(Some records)
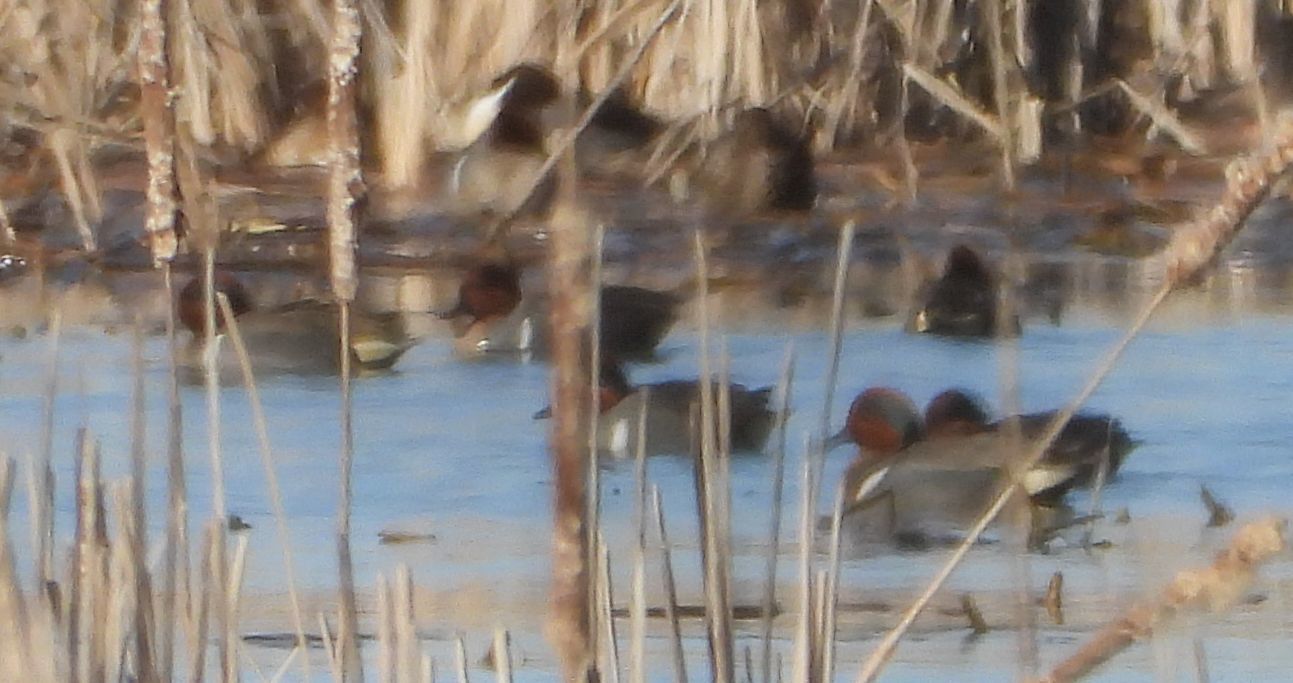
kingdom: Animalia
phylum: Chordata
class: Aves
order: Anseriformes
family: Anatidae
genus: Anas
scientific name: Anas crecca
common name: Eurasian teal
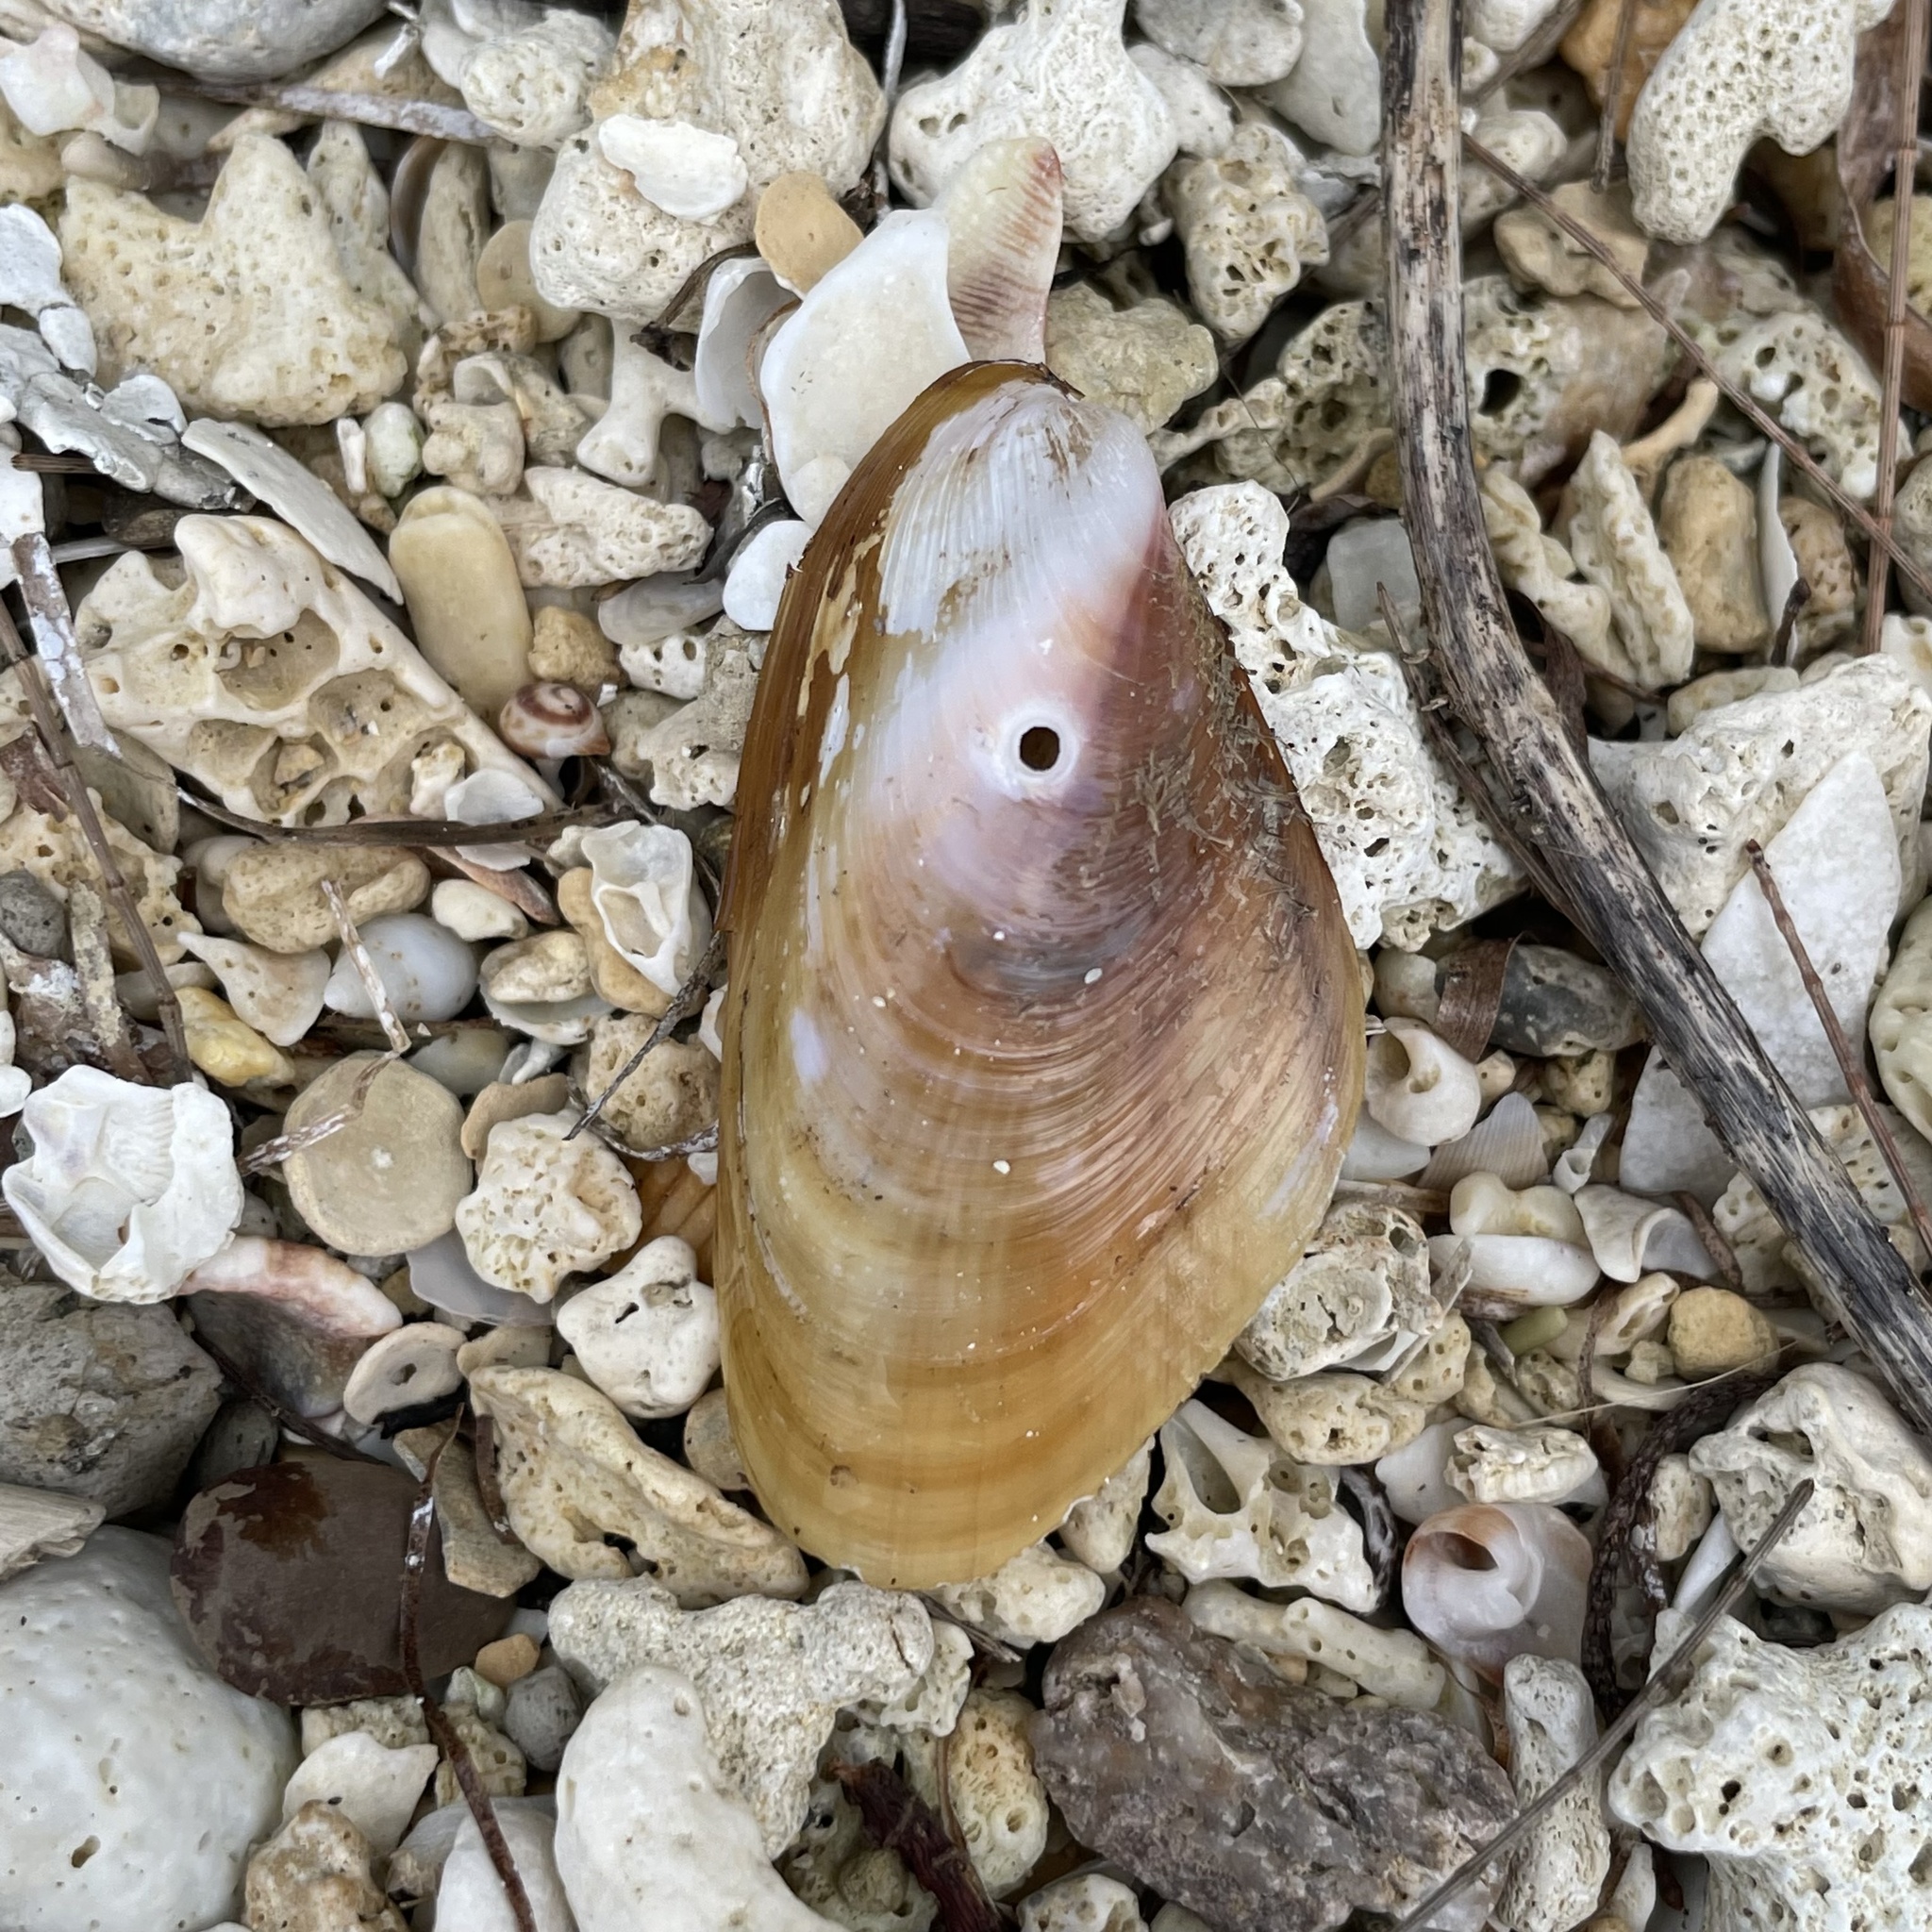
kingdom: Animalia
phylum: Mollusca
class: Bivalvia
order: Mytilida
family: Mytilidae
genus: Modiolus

---

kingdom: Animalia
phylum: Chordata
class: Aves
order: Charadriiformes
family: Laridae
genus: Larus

**YOUR GOAL:**
Repeat the data word for word, from the line containing "order: Anseriformes" through the line containing "genus: Modiolus", including both of those lines. Leave any pictures out of your answer.

**EXERCISE RESULT:**
order: Anseriformes
family: Anatidae
genus: Anas
scientific name: Anas crecca
common name: Eurasian teal
kingdom: Animalia
phylum: Mollusca
class: Bivalvia
order: Mytilida
family: Mytilidae
genus: Modiolus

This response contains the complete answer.